Listed Building – Grade II
- Official name: Town Hall
- Designated: 31 October 1972
- Reference no.: 1107527

= Kingsbridge Town Hall =

Municipal building in Kingsbridge, Devon, England

Kingsbridge Town Hall is a municipal building in Fore Street, Kingsbridge, Devon, England. The town hall, which is currently used as a cinema, is a Grade II listed building.

==History==
The town hall was built and financed by a specially formed company known as the Kingsbridge Private Rooms Company. It was designed in the neoclassical style, built in ashlar stone and was completed in 1850. The design involved a symmetrical main frontage facing onto Fore Street; the building was arcaded on the ground floor, so that butter and poultry could be sold, with an assembly room on the first floor. There were three round headed openings on the ground floor, a canted oriel window on the first floor and an obtuse angled pediment at roof level. Internally, as well as the public rooms, the facilities included offices for the local constabulary and a lock-up for petty criminals.

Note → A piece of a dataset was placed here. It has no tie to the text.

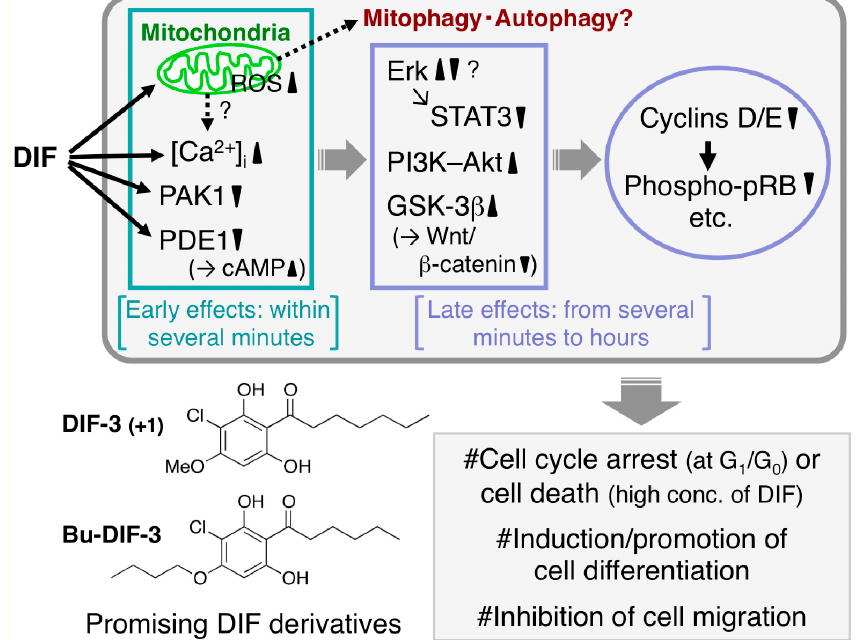
Figure 4. Proposed scheme of the antitumor effects of DIFs. After the addition of one of the DIFs to tumor cells, the DIF rapidly (within several minutes) disturbs mitochondrial function [69,77], increases reactive oxygen species (ROS) production [69] and intracellular calcium concentration ([Ca 2+ ] i ) [63,64,69,77] and inhibits the activities of p21 ‐ activated kinase 1 (PAK1) [74] and calmodulin ‐ dependent cAMP/cGMP phosphodiesterase (PDE1) (resulting in an increase in cAMP levels) [76]. Over time (from several minutes to hours) the DIF also affects the activities of extracellular signal ‐ regulated kinase (Erk), signal transducer and activator of transcription 3 (STAT3), phosphatidylinositol 3 ‐ kinase (PI3K)–Akt, glycogen synthase kinase ‐ 3 β (GSK ‐ 3 β ) and the Wnt/ β‐ catenin pathway, which suppresses the expression of cyclins D/E (and promotes the degradation of cyclin D1) and the subsequent reduction of phospho ‐ pRB [65,66,74,77–81]. At appropriate concentrations the DIFs have been found to induce growth arrest in all the tumor cell lines tested to date in vitro and in vivo and at higher concentrations they have induced caspase ‐ independent cell death [67–69]. Also, the DIFs induce differentiation of murine and human leukemia (B8 and K562) cells in vitro [61,64] and promote retinoic acid ‐ induced differentiation of human leukemia HL ‐ 60 cells in vitro [63]. In addition, the DIFs suppress the migration of some cancer cells in vitro and in vivo [72,82]. Chemical structure–activity relationship analyses have revealed that DIF ‐ 3 (+1) and Bu ‐ DIF ‐ 3 are promising lead compounds for the development of anti ‐ cancer drugs [72–74].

By the 1860s the town hall was being used as a drill hall by the 26th (Kingsbridge) Devonshire Rifle Volunteer Corps; it was also being used as a courthouse for petty session and county court hearings and science classes were being held in the building. A clock turret in the shape of a cube with three circular faces and a finial was placed on the roof of the building in 1875. Local tradition has it that the clock was not given a western face so that the labourers in the Kingsbridge Union Workhouse would not be able to count the minutes until the end of their shift; a more likely explanation is simply that the western side of the clock was used for maintenance access.

Following significant population growth, largely associated with the status of Kingsbridge as a market town, the area became an urban district in 1894. The council acquired the building from the original shareholders allowing the company to be wound up in the early 20th century. Soldiers from the 3rd (Special Reserve) Battalion, the King's Own Royal Regiment (Lancaster), based at Saltash in Cornwall, were entertained to a concert in the town hall in December 1914 during the First World War.

The town hall ceased to be the meeting place of the local council when it moved to Quay House in the 1950s. The building was converted for use as a theatre in 1980 and then fitted out for use as a cinema in 1997: it then operated as a community cinema under the Reel Cinema brand from May 2000, and after being acquired by Merlin Entertainments, was re-branded as the Kings Cinema in July 2015.